> [TASK DIRECTIONS] Please reproduce the data exactly and omit the pictures.

> [DATASET CONTENT]
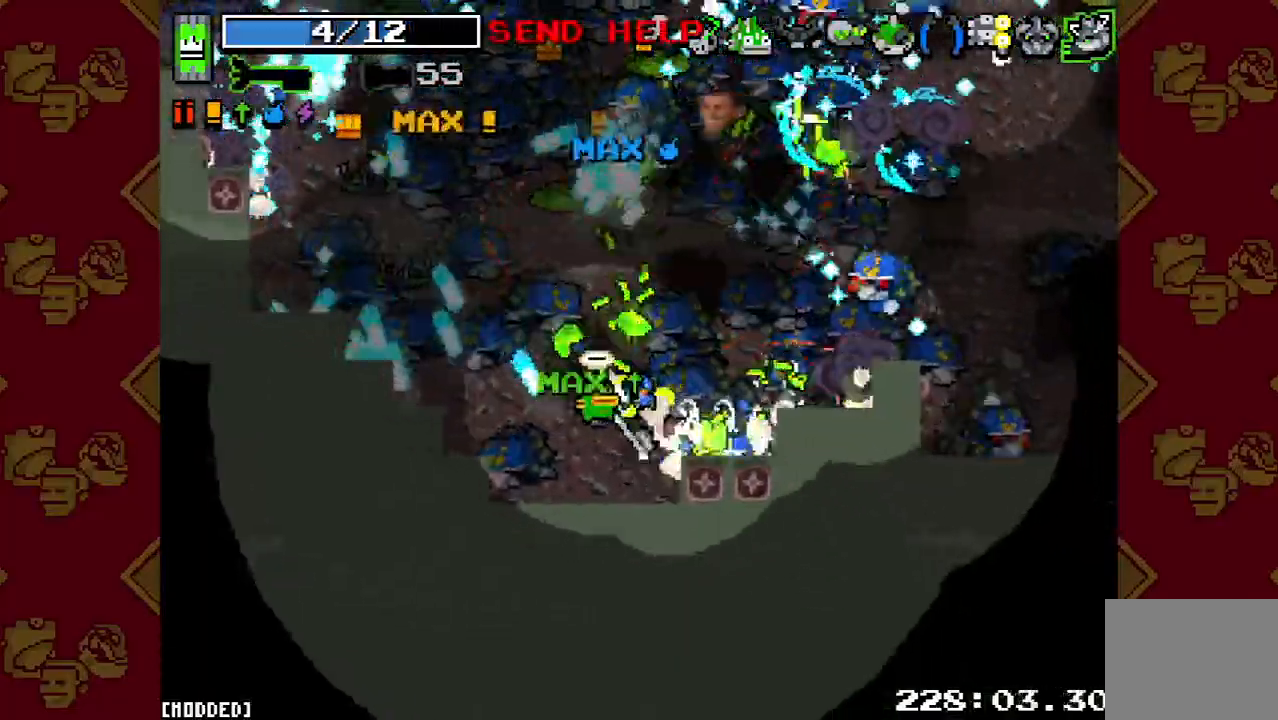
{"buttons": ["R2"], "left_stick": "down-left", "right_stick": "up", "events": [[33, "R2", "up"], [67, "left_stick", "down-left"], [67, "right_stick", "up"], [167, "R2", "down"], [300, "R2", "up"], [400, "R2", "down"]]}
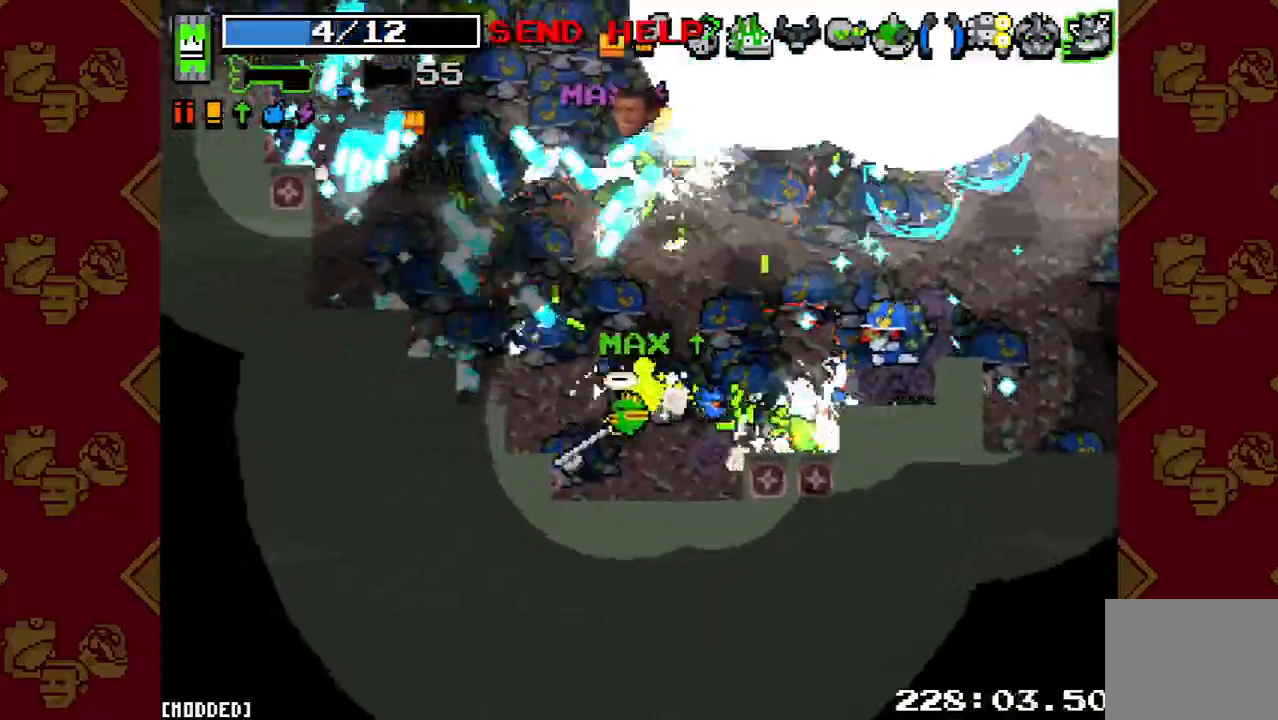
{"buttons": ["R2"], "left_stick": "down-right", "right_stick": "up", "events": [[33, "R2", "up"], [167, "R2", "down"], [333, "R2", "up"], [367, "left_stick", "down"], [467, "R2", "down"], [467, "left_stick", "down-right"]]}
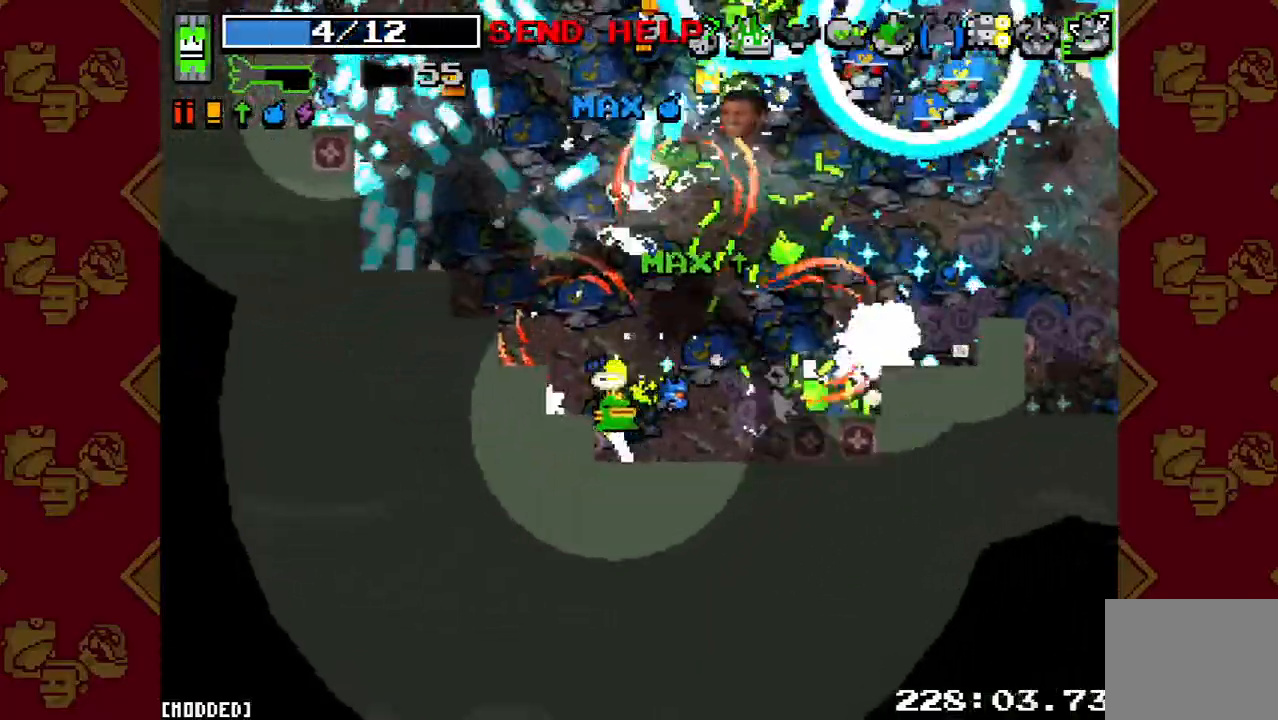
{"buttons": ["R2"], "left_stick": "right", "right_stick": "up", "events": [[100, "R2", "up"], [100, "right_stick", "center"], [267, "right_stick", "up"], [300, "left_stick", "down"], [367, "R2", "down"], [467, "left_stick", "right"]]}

> [WRITTEN RESPONSE]
{"buttons": ["R2"], "left_stick": "down-left", "right_stick": "up", "events": [[33, "R2", "up"], [67, "left_stick", "down-left"], [67, "right_stick", "up"], [167, "R2", "down"], [300, "R2", "up"], [400, "R2", "down"]]}
{"buttons": ["R2"], "left_stick": "down-right", "right_stick": "up", "events": [[33, "R2", "up"], [167, "R2", "down"], [333, "R2", "up"], [367, "left_stick", "down"], [467, "R2", "down"], [467, "left_stick", "down-right"]]}
{"buttons": ["R2"], "left_stick": "right", "right_stick": "up", "events": [[100, "R2", "up"], [100, "right_stick", "center"], [267, "right_stick", "up"], [300, "left_stick", "down"], [367, "R2", "down"], [467, "left_stick", "right"]]}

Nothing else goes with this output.